** Text for analysis follows **

The story of the day is the roadmap launched today by Avaya to explain its plan for rationalizing the Avaya and Nortel voice portfolios. I'm sure that there will be a number of stories written for No Jitter; as is my wont, here I will highlight the contact center angle on the announcements.The market actually saw a glimmer of today's Avaya Contact Center strategy back in November, during SVP Alan Baratz's keynote address at VoiceCon San Francisco. During that speech, Baratz previewed the Next Generation Contact Center (NGCC) Architecture. He re-visited that topic on today's analyst/press call.

NGCC starts with SIP at the core. As is true for the UC roadmap discussed by Allan Sulkin, Avaya Aura is at the center of the contact center portfolio story. Applications, like outbound dialing and WFO, are brought into interactions as required using SIP and SOA architecture (i.e., Nortel's Agile Communications Environment)--not using CTI as is typically the case today.

Since SIP is inherently multi-modal, the multichannel nature of contact center is supported from the outset. NGCC allows companies to define how sessions with customers are managed, based on information about the caller that is brought with the call (e.g., Caller ID or caller entered digits) and/or by using enterprise data about the caller (e.g., from a CRM system). A rules manager is required that tells Session Manager how calls are to be treated.

Finally, all calls are treated as conferences, not as point to point conversations. Conceptually, this means if you want to add people (like an expert or a supervisor), or resources (like a video feed), these resources are adding like additional callers to a conference call.

It is from the combination of using data to decide what resources to use to address customer needs and the notion of bringing required resources to a conference-type session that Avaya introduces the notion of a Context Center that goes beyond today's contact center.

** End of Text for analysis **

* Problems to work on:
a – Reproduce the passage on Avaya's contact center roadmap verbatim, covering the stretch from "NGCC starts with" through "the case today.".
b – According to the passage on Avaya's contact center roadmap, where did Alan Baratz first preview the Next Generation Contact Center Architecture?
c – Extend the passage on Avaya's contact center roadmap by writing what comes after its final sentence.
None of the material is needed for this work.

** Listed records follows **

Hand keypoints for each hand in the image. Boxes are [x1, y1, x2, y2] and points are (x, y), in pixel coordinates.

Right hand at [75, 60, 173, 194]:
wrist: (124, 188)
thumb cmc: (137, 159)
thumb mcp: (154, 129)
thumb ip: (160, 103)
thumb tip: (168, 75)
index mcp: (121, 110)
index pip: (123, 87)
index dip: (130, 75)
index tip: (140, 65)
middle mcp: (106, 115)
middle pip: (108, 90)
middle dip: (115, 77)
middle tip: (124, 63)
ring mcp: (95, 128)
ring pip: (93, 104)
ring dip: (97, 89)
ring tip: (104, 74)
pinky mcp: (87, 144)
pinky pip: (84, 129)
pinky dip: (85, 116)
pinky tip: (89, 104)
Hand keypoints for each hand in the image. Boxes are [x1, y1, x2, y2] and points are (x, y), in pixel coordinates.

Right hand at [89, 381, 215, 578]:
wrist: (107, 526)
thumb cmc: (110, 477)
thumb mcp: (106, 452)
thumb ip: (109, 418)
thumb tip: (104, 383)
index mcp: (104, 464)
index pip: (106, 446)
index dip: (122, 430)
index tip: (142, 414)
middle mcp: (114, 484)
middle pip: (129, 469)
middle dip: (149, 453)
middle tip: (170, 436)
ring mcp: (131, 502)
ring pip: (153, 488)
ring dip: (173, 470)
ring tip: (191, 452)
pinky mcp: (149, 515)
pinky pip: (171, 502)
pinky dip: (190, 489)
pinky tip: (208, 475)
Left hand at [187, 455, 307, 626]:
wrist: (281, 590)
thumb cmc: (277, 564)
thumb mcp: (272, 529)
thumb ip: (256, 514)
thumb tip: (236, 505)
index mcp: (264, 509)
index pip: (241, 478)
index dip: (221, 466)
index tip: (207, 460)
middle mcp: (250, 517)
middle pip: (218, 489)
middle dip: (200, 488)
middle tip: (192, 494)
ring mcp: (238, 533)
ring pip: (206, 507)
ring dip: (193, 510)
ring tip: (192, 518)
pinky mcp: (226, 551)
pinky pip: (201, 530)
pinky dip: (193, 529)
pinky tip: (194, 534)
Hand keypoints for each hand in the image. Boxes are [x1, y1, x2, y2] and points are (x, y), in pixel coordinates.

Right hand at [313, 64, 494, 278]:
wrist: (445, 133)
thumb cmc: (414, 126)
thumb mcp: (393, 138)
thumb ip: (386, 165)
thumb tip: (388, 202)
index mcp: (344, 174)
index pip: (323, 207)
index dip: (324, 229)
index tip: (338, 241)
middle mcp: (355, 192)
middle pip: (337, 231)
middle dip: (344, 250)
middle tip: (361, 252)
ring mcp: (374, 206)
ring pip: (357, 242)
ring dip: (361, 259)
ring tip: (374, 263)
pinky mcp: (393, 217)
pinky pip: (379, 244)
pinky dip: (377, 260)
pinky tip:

** End of Listed records **

* Results by task:
a –
NGCC starts with SIP at the core. As is true for the UC roadmap discussed by Allan Sulkin, Avaya Aura is at the center of the contact center portfolio story. Applications, like outbound dialing and WFO, are brought into interactions as required using SIP and SOA architecture (i.e., Nortel's Agile Communications Environment)--not using CTI as is typically the case today.

b – He previewed it in November, during his keynote address at VoiceCon San Francisco.

c –
Baratz went on to say that in terms of embracing these characteristics of NGCC, Nortel was "a bit ahead of Avaya," but labeled the current Nortel Contact Center 7.0 as "primarily a mid-market product." I (as well as many from Nortel) might take issue with that characterization. While it doesn't scale to 7,000 users like Avaya's Call Center Elite, Nortel's ~3,000 agent capacity is more than mid-market. I think the point that Baratz was trying to make is that the intention is to allow Nortel CC 7.0 to scale much higher in the future, enabling it to evolve to become the flagship Avaya contact center solution.

The contact center roadmap calls for Elite to continue for the high end enterprise market, and for the Nortel solution to be adopted for the mid-market (leading to the eventual demise of Avaya's own Contact Center Express purchased just this year from Agile Technologies). From a desktop perspective, over the next 12 months Avaya's one-X Agent and Nortel's CC Agent Desktop will become the NGCC Agent Desktop.

I applaud the decisions made by the integration team on the contact center roadmap. With its commanding contact center market share, it would have been easy for Avaya to arrogantly stick with its own products and directions, scuttling Nortel's portfolio at the first opportunity. Instead, they looked at the available assets and made a thoughtful decision that truly combines the best assets of the two portfolios.